With changes in technology, we also have improved our services for authors and subscribers. In 2012, TCE entered into a partnership with Cambridge University Press (CUP). CUP is the world’s oldest publishing house and, in keeping with the philosophy of the Society, is a not-for-profit organization. This new partnership has allowed us to drop the requirement for page charges, and papers now appear online as ‘First View’ articles prior to hardcopy publication. Last year, TCEadopted a hybrid open-access model to give authors the option of making their papers open-access upon payment of a one-time fee. These changes have increased the number of manuscript submissions, which has allowed us to expand our published content by ten percent as of this year. Quite frankly, I’d be swamped if it weren’t for the efforts of the Assistant Editor to ensure a high-quality standard of editing for all accepted manuscripts.
Another feature of the journal that is often overlooked is that we accept proposals for review articles, special issues and supplemental issues. Special issues are papers with a common theme that appear in a regular issue of the journal. Supplemental issues are issues that are in addition to the normal six per year. This year is particularly exciting, because we have one of each. A special issue on Emerald Ash Borer will appear in the June issue.
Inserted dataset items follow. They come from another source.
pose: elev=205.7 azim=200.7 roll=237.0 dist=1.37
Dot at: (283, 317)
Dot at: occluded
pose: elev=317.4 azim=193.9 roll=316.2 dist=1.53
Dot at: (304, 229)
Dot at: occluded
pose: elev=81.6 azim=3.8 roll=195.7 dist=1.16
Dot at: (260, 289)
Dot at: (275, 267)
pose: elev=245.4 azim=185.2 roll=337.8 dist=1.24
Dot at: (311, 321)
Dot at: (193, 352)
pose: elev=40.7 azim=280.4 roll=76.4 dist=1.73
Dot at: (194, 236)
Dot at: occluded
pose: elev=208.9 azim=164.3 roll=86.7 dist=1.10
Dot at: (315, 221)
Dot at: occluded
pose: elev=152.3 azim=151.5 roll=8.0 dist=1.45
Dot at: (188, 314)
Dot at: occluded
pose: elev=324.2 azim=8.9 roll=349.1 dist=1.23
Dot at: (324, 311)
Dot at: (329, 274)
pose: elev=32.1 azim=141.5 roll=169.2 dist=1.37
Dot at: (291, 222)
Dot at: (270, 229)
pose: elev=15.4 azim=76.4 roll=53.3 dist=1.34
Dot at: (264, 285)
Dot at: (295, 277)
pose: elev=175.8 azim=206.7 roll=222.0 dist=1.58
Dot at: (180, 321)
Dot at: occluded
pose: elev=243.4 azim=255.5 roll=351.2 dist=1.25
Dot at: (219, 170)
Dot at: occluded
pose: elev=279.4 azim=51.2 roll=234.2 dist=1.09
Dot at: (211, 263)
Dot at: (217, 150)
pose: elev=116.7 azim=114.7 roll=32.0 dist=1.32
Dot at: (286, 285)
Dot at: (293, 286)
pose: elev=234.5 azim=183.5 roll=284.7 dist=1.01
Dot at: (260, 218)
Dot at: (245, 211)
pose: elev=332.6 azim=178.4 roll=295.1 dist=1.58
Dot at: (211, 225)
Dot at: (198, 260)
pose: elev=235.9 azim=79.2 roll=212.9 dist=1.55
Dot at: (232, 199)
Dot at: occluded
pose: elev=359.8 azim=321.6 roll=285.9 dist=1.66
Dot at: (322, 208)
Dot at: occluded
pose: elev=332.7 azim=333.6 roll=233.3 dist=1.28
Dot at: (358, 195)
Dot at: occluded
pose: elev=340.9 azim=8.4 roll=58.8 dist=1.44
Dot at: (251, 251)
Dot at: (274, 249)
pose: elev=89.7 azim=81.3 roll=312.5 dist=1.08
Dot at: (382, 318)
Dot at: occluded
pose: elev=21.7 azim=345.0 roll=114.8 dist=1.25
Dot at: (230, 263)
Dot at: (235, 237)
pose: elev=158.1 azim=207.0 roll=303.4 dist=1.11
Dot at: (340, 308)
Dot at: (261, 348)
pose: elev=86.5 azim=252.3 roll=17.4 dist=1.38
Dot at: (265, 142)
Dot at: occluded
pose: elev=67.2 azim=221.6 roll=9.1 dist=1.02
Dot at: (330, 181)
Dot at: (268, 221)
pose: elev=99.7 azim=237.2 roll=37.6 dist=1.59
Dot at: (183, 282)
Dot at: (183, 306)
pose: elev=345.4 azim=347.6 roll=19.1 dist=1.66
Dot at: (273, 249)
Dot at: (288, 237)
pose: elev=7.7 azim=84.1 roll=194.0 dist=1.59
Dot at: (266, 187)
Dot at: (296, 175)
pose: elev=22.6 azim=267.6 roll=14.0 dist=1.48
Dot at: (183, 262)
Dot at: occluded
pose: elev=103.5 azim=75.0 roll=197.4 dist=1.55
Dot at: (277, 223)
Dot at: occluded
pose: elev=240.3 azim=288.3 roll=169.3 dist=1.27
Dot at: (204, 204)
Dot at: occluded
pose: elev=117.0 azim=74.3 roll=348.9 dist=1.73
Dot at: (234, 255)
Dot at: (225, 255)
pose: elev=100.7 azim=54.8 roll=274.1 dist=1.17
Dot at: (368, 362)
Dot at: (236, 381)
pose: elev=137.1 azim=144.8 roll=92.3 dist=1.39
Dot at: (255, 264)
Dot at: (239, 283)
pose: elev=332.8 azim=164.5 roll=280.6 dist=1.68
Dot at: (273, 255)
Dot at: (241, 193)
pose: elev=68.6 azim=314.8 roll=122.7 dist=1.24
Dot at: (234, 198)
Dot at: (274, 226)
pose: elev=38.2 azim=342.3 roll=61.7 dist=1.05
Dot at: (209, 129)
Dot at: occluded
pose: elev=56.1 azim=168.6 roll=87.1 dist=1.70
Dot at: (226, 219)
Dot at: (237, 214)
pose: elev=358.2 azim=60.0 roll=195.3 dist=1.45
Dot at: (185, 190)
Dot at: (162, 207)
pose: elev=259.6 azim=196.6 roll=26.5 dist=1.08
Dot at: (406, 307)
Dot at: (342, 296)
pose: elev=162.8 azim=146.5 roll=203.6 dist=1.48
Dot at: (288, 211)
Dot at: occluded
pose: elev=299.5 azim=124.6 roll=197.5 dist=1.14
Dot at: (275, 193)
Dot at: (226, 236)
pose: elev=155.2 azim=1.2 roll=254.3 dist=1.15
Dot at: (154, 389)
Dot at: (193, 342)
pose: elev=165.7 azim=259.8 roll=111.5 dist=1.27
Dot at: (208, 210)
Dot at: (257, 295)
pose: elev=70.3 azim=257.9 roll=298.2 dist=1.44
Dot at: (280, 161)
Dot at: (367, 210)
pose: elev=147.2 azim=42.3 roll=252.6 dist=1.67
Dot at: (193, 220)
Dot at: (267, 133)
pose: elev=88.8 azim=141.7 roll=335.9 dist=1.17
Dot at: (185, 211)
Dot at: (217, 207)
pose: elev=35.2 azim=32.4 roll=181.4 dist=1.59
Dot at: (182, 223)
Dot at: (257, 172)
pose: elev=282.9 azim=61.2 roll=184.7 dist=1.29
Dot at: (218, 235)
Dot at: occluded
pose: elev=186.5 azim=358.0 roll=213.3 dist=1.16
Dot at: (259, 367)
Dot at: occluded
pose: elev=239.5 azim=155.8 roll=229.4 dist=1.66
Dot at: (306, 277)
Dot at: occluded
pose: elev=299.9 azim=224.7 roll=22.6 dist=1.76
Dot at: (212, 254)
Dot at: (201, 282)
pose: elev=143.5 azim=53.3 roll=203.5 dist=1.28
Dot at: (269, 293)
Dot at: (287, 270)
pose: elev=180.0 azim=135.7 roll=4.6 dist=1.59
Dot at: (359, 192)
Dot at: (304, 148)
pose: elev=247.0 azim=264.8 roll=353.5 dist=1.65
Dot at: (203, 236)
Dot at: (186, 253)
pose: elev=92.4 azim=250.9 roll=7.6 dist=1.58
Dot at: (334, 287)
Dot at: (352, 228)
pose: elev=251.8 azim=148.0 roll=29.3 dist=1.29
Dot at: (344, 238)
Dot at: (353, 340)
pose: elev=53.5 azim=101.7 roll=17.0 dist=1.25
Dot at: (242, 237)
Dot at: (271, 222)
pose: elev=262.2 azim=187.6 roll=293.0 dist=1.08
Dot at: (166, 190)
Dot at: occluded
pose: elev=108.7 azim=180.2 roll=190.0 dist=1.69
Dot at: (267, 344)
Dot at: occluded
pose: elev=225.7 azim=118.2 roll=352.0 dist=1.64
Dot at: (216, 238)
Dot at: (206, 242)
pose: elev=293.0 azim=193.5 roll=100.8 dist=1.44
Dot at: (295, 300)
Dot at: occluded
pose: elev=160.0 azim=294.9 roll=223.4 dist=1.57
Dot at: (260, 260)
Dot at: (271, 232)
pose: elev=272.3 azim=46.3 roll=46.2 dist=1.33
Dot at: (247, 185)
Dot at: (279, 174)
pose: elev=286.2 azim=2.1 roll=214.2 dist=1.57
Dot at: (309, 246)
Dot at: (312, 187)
A supplemental issue on the history of forest entomology in Canada is being published later in 2015. Be sure to keep an eye open for these issues, and send me an email if you want to discuss ideas for potential reviews, special issues or supplemental issues.
Other than EiC, what is it that I do as a researcher? My graduate research encompassed pests of wheat in northern Saskatchewan and gall-forming insects in riparian forests of Utah and Arizona. In 1993, I was hired by Agriculture and Agri-Food Canada to develop a biocontrol program for insect pests of livestock. Although I’m still with AAFC, my current research has expanded to include insect-symbiont interactions, insect-parasitoid interactions, the ecology of cow dung communities, the non-target effects of chemical residues, and use of molecular methods to barcode insects or characterize their bacterial associates. I worry a bit about being a “jack-of-all-trades, master-of-none”, but this breadth of experience has served me well in dealing with the large variety of submissions to the journal. Away from work and depending upon the season, you’ll find me hiking, curling, playing table tennis, reading, gardening and… of course… looking at bugs.
I’m getting more comfortable in my position as EiC, but I’m not complacent about the job. It takes time to do it well and I promise to take that time to ensure your submissions are dealt with in a timely and respectful manner. If I don’t, you know where to aim your emails.